Wegen fortdauernder Gewalt:
Scharon wendet sich vom Friedensfahrplan ab
Engster Berater des Premiers:
Wir haben das Paket mit dem Namen Palästinenserstaat von der Agenda
genommen
Von Thorsten Schmitz
Tel Aviv - Israel will die Errichtung eines
palästinensischen Staats für unbegrenzte Zeit verhindern. Der
Bürochef von Regierungschef Ariel Scharon, Dov Weisglass, sagte am
Mittwoch in überraschender Offenheit der israelischen Tageszeitung
Haaretz, dass nach dem für 2005 geplanten Abzug der 8000 jüdischen
Siedler aus dem Gaza-Streifen der Friedensprozess mit den
Palästinensern auf Eis gelegt werde. Israel werde sich von den
Palästinensern abwenden, bis diese der Gewalt abgeschworen und eine
kooperative Führung installiert hätten, sagte Weisglass.
"Wenn man den Friedensprozess einfriert,
verhindert man auch die Bildung eines Palästinenserstaates", führte
Scharons Bürochef aus, der zugleich behauptete, Israel habe für die
politische Eiszeit "den Segen" der US-Regierung und beider Häuser
des Kongresses in Washington. "Wir haben das ganze Paket mit dem
Namen Palästinenserstaat und all seinen Folgen tatsächlich von der
Agenda genommen", zitiert Haaretz Weisglass.
Der Bürochef gilt als engster Berater von
Premierminister Scharon und reist fast jeden Monat zu Gesprächen mit
der US-Regierung und mit Kongressabgeordneten nach Washington. Er
habe sich mit den USA darauf geeinigt, dass Israel so lange keine
jüdischen Siedlungen mehr zu räumen brauche, solange die
Palästinenser sich nicht in "friedliebende Finnen" verwandelt
hätten. Die überraschend deutlichen Worte Weisglass' sind in Israel
und bei den Palästinensern auf Kritik gestoßen. Der
Oppositionsführer und Chef der Arbeitspartei, Schimon Peres, sagte,
wer "auf einen halben Frieden abzielt, bekommt einen halben Krieg".

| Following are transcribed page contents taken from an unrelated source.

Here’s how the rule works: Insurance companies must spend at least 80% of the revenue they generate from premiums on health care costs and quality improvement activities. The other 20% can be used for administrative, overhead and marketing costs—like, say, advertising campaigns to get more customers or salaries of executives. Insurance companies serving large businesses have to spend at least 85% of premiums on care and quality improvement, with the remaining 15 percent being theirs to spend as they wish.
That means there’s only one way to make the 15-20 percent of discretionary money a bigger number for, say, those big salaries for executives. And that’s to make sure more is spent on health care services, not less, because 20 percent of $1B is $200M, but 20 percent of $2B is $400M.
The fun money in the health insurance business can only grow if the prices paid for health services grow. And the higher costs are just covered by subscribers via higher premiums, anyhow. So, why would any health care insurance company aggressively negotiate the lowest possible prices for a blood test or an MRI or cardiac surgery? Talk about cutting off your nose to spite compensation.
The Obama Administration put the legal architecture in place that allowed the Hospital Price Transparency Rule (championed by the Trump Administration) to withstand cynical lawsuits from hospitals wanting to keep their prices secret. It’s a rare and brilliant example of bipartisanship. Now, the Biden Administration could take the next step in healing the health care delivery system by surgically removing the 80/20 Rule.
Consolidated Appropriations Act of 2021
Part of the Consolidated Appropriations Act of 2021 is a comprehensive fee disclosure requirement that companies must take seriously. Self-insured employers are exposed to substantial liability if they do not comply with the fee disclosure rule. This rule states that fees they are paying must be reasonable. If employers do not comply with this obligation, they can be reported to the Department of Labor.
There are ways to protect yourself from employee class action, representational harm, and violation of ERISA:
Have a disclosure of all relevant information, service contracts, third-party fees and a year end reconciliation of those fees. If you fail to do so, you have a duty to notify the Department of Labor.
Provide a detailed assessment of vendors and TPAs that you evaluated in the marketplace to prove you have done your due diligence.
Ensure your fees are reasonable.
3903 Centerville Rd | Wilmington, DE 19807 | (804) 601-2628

Der Vorsitzende der linken Jachad-Partei, Jossi Beilin, meinte, die
Worte von Weisglass zeigten, dass Scharon kein Partner für den
Frieden sei. Der palästinensische Chefunterhändler Saeb Erekat
sagte, die Äußerungen illustrierten, dass Israel den Friedensprozess
zerstören wolle.
In einer Erklärung aus dem Büro Scharons, die von israelischen
Medien als Versuch der Schadensbegrenzung eingestuft wurde, hieß es,
der Friedensfahrplan sei der "einzige geeignete Plan" auf dem Weg zu
einer "andauernden politischen Einigung mit den Palästinensern".
Allerdings wurden in der Stellungnahme keine Angaben darüber
gemacht, ob Israel sich noch an den Friedensfahrplan gebunden fühle.
Der von Vertretern der USA, Russlands, der Vereinten Nationen und
der EU ausgearbeitete Plan sieht unter anderem die Schaffung eines
provisorischen Palästinenserstaates bereits im kommenden Jahr vor.
Danach sollen die wesentlichen Streitpunkte wie Hauptstadtfrage,
Flüchtlinge und Grenzen geklärt werden.
Die USA verhinderten in der Nacht zu Mittwoch mit
ihrem Veto die Annahme eines von arabischen Staaten eingebrachten
Entwurfs im UN-Sicherheitsrat, der Israel zum sofortigen Stopp der
Militäroffensive im Norden des Gaza-Streifens aufforderte.
Deutschland, Großbritannien und Rumänien enthielten sich der Stimme.